De aartsbisschop kwam er te wonen en te bidden en te werken en dus Mussert, die waarschijnlijk ook wel bad, want in Werkendam zeer godsvruchtig opgevoed. Maar nu het Heppienest. Voor zo te zien kinderen van ouders die wat te verteren hebben. Een jongen van een cateringbedrijf bezorgde een ‘doggy bag’ met een lunch toen wij het pand passeerden. Nauwgezet wandelend valt op dat in veel panden zich thans financiële bedrijven bevinden. De Maliebaan heeft zich ontwikkeld tot een kleine ‘Zuidas’. De catering wordt verzorgd door de jongste bedienden, good loo- king jongens met kek gesneden pakken en glanzend gewreven puntschoenen.
Paulus schrijft over de gemeente van Christus als over een lichaam, waarin elk deel er toedoet. Verscheidenheid in eenheid. Tegenwoordig heet dat diversiteit. Dat ‘gezonde’ beeld van de apostel, gaat dat ook niet op voor de samenleving? En moeten we dan niet constateren dat dat lichaam een monstrum geworden is? Is alles waar de Zuidas symbool voor staat niet zo wild gegroeid dat het lichaam van de samenleving aan de meest ernstige obesitas lijdt? De obesitas van de mammon? Doet onze tijd niet denken aan de film La Grande Bouffe? En is deze coronatijd niet een signaal dat de hele boel op ontploffen staat? Deze week overleed mijn lievelingsoom. Zijn brood verdiende hij in het bankwezen. Hij schopte het tot onderdirecteur van een Rabo-filiaal. Maar het was nog allemaal in de tijd dat de loonverschillen tussen personeel en directie niet al te groot waren. Dat personeel en directie op zon- dagmorgen nog door elkaar in de kerk zaten en samen een waren aan de avondmaalstafel.

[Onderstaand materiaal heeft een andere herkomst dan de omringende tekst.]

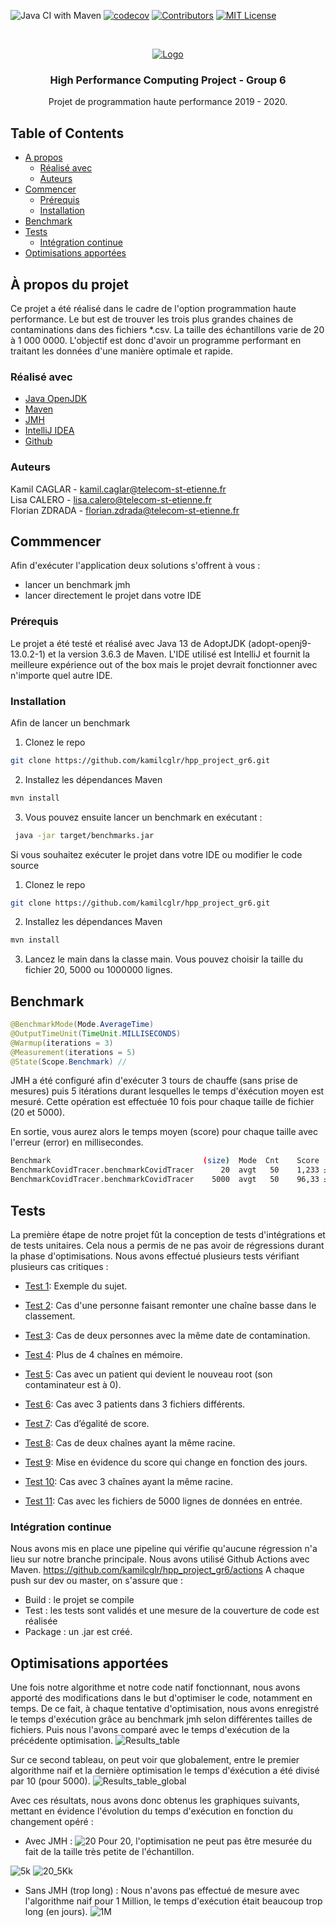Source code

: ![Java CI with Maven](https://github.com/kamilcglr/hpp_project_gr6/workflows/Java%20CI%20with%20Maven/badge.svg)
[![codecov](https://codecov.io/gh/kamilcglr/hpp_project_gr6/branch/dev/graph/badge.svg?token=P4AQ072RCG)](https://codecov.io/gh/kamilcglr/hpp_project_gr6)
[![Contributors][contributors-shield]][contributors-url]
[![MIT License][license-shield]][license-url]

<!-- PROJECT LOGO -->
<br />
<p align="center">
  <a href="https://www.telecom-st-etienne.fr/">
    <img src="https://www.telecom-st-etienne.fr/wp-content/uploads/sites/3/2015/12/logo_tse_H_BL_web1-1.png" alt="Logo" >
  </a>

  <h3 align="center">High Performance Computing Project - Group 6</h3>

  <p align="center">
    Projet de programmation haute performance 2019 - 2020.
  </p>
</p>


<!-- TABLE OF CONTENTS -->
## Table of Contents

* [A propos](#à-propos-du-projet)
  * [Réalisé avec](#réalisé-avec)
  * [Auteurs](#auteurs)
* [Commencer](#commencer)
  * [Prérequis](#prérequis)
  * [Installation](#installation)
* [Benchmark](#benchmark)
* [Tests](#tests)
  * [Intégration continue](#intégration-continue)
* [Optimisations apportées](#optimisations-apportées)

<!-- ABOUT THE PROJECT -->
## À propos du projet
Ce projet a été réalisé dans le cadre de l'option programmation haute performance.
Le but est de trouver les trois plus grandes chaines de contaminations dans des fichiers *.csv.
La taille des échantillons varie de 20 à 1 000 0000. L'objectif est donc d'avoir un programme performant en traitant
les données d'une manière optimale et rapide.

### Réalisé avec
* [Java OpenJDK](https://openjdk.java.net/)
* [Maven](https://maven.apache.org/)
* [JMH](https://openjdk.java.net/projects/code-tools/jmh/)
* [IntelliJ IDEA](https://www.jetbrains.com/idea/)
* [Github](https://github.com/)

### Auteurs
Kamil CAGLAR - kamil.caglar@telecom-st-etienne.fr  
Lisa CALERO - lisa.calero@telecom-st-etienne.fr  
Florian ZDRADA - florian.zdrada@telecom-st-etienne.fr  


<!-- GETTING STARTED -->
## Commmencer
Afin d'exécuter l'application deux solutions s'offrent à vous :
- lancer un benchmark jmh
- lancer directement le projet dans votre IDE

### Prérequis
Le projet a été testé et réalisé avec Java 13 de AdoptJDK (adopt-openj9-13.0.2-1) et la version 3.6.3 de Maven.
L'IDE utilisé est IntelliJ et fournit la meilleure expérience out of the box mais le projet devrait fonctionner avec n'importe quel autre IDE.

### Installation
Afin de lancer un benchmark 
1. Clonez le repo
```sh
git clone https://github.com/kamilcglr/hpp_project_gr6.git
```
2. Installez les dépendances Maven
```sh
mvn install
```
3. Vous pouvez ensuite lancer un benchmark en exécutant :
```sh
 java -jar target/benchmarks.jar 
 ```
 
Si vous souhaitez exécuter le projet dans votre IDE ou modifier le code source
1. Clonez le repo
```sh
git clone https://github.com/kamilcglr/hpp_project_gr6.git
```
2. Installez les dépendances Maven
```sh
mvn install
```
3. Lancez le main dans la classe main. Vous pouvez choisir la taille du fichier 20, 5000 ou 1000000 lignes.

<!-- Benchmarks -->
## Benchmark
```java
@BenchmarkMode(Mode.AverageTime)
@OutputTimeUnit(TimeUnit.MILLISECONDS)
@Warmup(iterations = 3)
@Measurement(iterations = 5)
@State(Scope.Benchmark) //
```
JMH a été configuré afin d'exécuter 3 tours de chauffe (sans prise de mesures) puis 5 itérations durant lesquelles le temps d'éxécution moyen est mesuré. Cette opération est effectuée 10 fois pour chaque taille de fichier (20 et 5000).

En sortie, vous aurez alors le temps moyen (score) pour chaque taille avec l'erreur (error) en millisecondes.
```sh
Benchmark                                  (size)  Mode  Cnt    Score   Error  Units
BenchmarkCovidTracer.benchmarkCovidTracer      20  avgt   50    1,233 ± 0,022  ms/op
BenchmarkCovidTracer.benchmarkCovidTracer    5000  avgt   50    96,33 ± 5,888  ms/op
```

<!-- Tests -->
## Tests
La première étape de notre projet fût la conception de tests d'intégrations et de tests unitaires. 
Cela nous a permis de ne pas avoir de régressions durant la phase d'optimisations. 
Nous avons effectué plusieurs tests vérifiant plusieurs cas critiques : 

- [Test 1](https://github.com/kamilcglr/hpp_project_gr6/tree/dev/src/main/resources/input_test/test1): Exemple du sujet.

- [Test 2](https://github.com/kamilcglr/hpp_project_gr6/tree/dev/src/main/resources/input_test/test2): Cas d'une personne faisant remonter une chaîne basse dans le classement. 

- [Test 3](https://github.com/kamilcglr/hpp_project_gr6/tree/dev/src/main/resources/input_test/test3): Cas de deux personnes avec la même date de contamination.
 
- [Test 4](https://github.com/kamilcglr/hpp_project_gr6/tree/dev/src/main/resources/input_test/test4): Plus de 4 chaînes en mémoire.

- [Test 5](https://github.com/kamilcglr/hpp_project_gr6/tree/dev/src/main/resources/input_test/test5): Cas avec un patient qui devient le nouveau root (son contaminateur est à 0).
  
- [Test 6](https://github.com/kamilcglr/hpp_project_gr6/tree/dev/src/main/resources/input_test/test6): Cas avec 3 patients dans 3 fichiers différents.

- [Test 7](https://github.com/kamilcglr/hpp_project_gr6/tree/dev/src/main/resources/input_test/test7): Cas d’égalité de score.
  
- [Test 8](https://github.com/kamilcglr/hpp_project_gr6/tree/dev/src/main/resources/input_test/test8): Cas de deux chaînes ayant la même racine.
  
- [Test 9](https://github.com/kamilcglr/hpp_project_gr6/tree/dev/src/main/resources/input_test/test9): Mise en évidence du score qui change en fonction des jours.
  
- [Test 10](https://github.com/kamilcglr/hpp_project_gr6/tree/dev/src/main/resources/input_test/test10): Cas avec 3 chaînes ayant la même racine.

- [Test 11](https://github.com/kamilcglr/hpp_project_gr6/tree/dev/src/main/resources/input_test/test11): Cas avec les fichiers de 5000 lignes de données en entrée. 

<!-- Intégration continue -->
### Intégration continue
Nous avons mis en place une pipeline qui vérifie qu'aucune régression n'a lieu sur notre branche principale. 
Nous avons utilisé Github Actions avec Maven. https://github.com/kamilcglr/hpp_project_gr6/actions
A chaque push sur dev ou master, on s'assure que :
- Build : le projet se compile 
- Test : les tests sont validés et une mesure de la couverture de code est réalisée
- Package : un .jar est créé.

<!-- Optimisations -->
## Optimisations apportées
Une fois notre algorithme et notre code natif fonctionnant, nous avons apporté des modifications dans le but d'optimiser le code, notamment en temps. 
De ce fait, à chaque tentative d'optimisation, nous avons enregistré le temps d'exécution grâce au benchmark jmh selon différentes tailles de fichiers.
Puis nous l'avons comparé avec le temps d'exécution de la précédente optimisation.
![Results_table](https://github.com/kamilcglr/hpp_project_gr6/blob/dev/images/results_table.png)

Sur ce second tableau, on peut voir que globalement, entre le premier algorithme naif et la dernière optimisation le temps
d'éxécution a été divisé par 10 (pour 5000). 
![Results_table_global](https://github.com/kamilcglr/hpp_project_gr6/blob/dev/images/results_table_global.png)

Avec ces résultats, nous avons donc obtenus les graphiques suivants, mettant en évidence l'évolution du temps d'exécution en fonction du changement opéré : 
- Avec JMH :
![20](https://github.com/kamilcglr/hpp_project_gr6/blob/dev/images/20.PNG)
Pour 20, l'optimisation ne peut pas être mesurée du fait de la taille très petite de l'échantillon.

![5k](https://github.com/kamilcglr/hpp_project_gr6/blob/dev/images/5K.PNG)
![20_5Kk](https://github.com/kamilcglr/hpp_project_gr6/blob/dev/images/20_5K.PNG)

- Sans JMH (trop long) :
Nous n'avons pas effectué de mesure avec l'algorithme naif pour 1 Million, le temps d'exécution était beaucoup trop long (en jours).
![1M](https://github.com/kamilcglr/hpp_project_gr6/blob/dev/images/1M.PNG)

<!-- MARKDOWN LINKS & IMAGES -->
<!-- https://www.markdownguide.org/basic-syntax/#reference-style-links -->
[contributors-shield]: https://img.shields.io/github/contributors/othneildrew/Best-README-Template.svg?style=flat-square
[contributors-url]: https://github.com/othneildrew/Best-README-Template/graphs/contributors
[license-shield]: https://img.shields.io/github/license/othneildrew/Best-README-Template.svg?style=flat-square
[license-url]: https://github.com/othneildrew/Best-README-Template/blob/master/LICENSE.txt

Zou er een verband bestaan tussen de neoliberale wildgroei in beloning, het uitdijend heelal van tempels van de mammon en de leegloop van kerken?
Aan en bij de Maliebaan woonden drie vrouwen die een andere geest belichaamden. Aan de baan zelf woonde Marie Anne Tellegen (1893- 1976) die onder anderen als dr. Max diep in het verzet zat. In de 2e Korte Baanstraat woonden de eveneens vrijgezelle zusters Hanna en Hebe Kohlbrugge. Zij kozen er ook voor om zich op hun manier teweer te stellen tegen de naziterreur. Beiden heb ik goed gekend. Dankzij Hebe kwam ik te wonen en studeren in het Roemeense Cluj aan de Hongaarse theologische faculteit. Het huis van de zusters staat er armetierig bij, terwijl de mammonpanden glimmen. De tijd van herdenken komt er weer aan. Vrome woorden die woorden blijven? Of die leiden tot verzet tegen mammonitische obesitas? Wat doe ik zelf?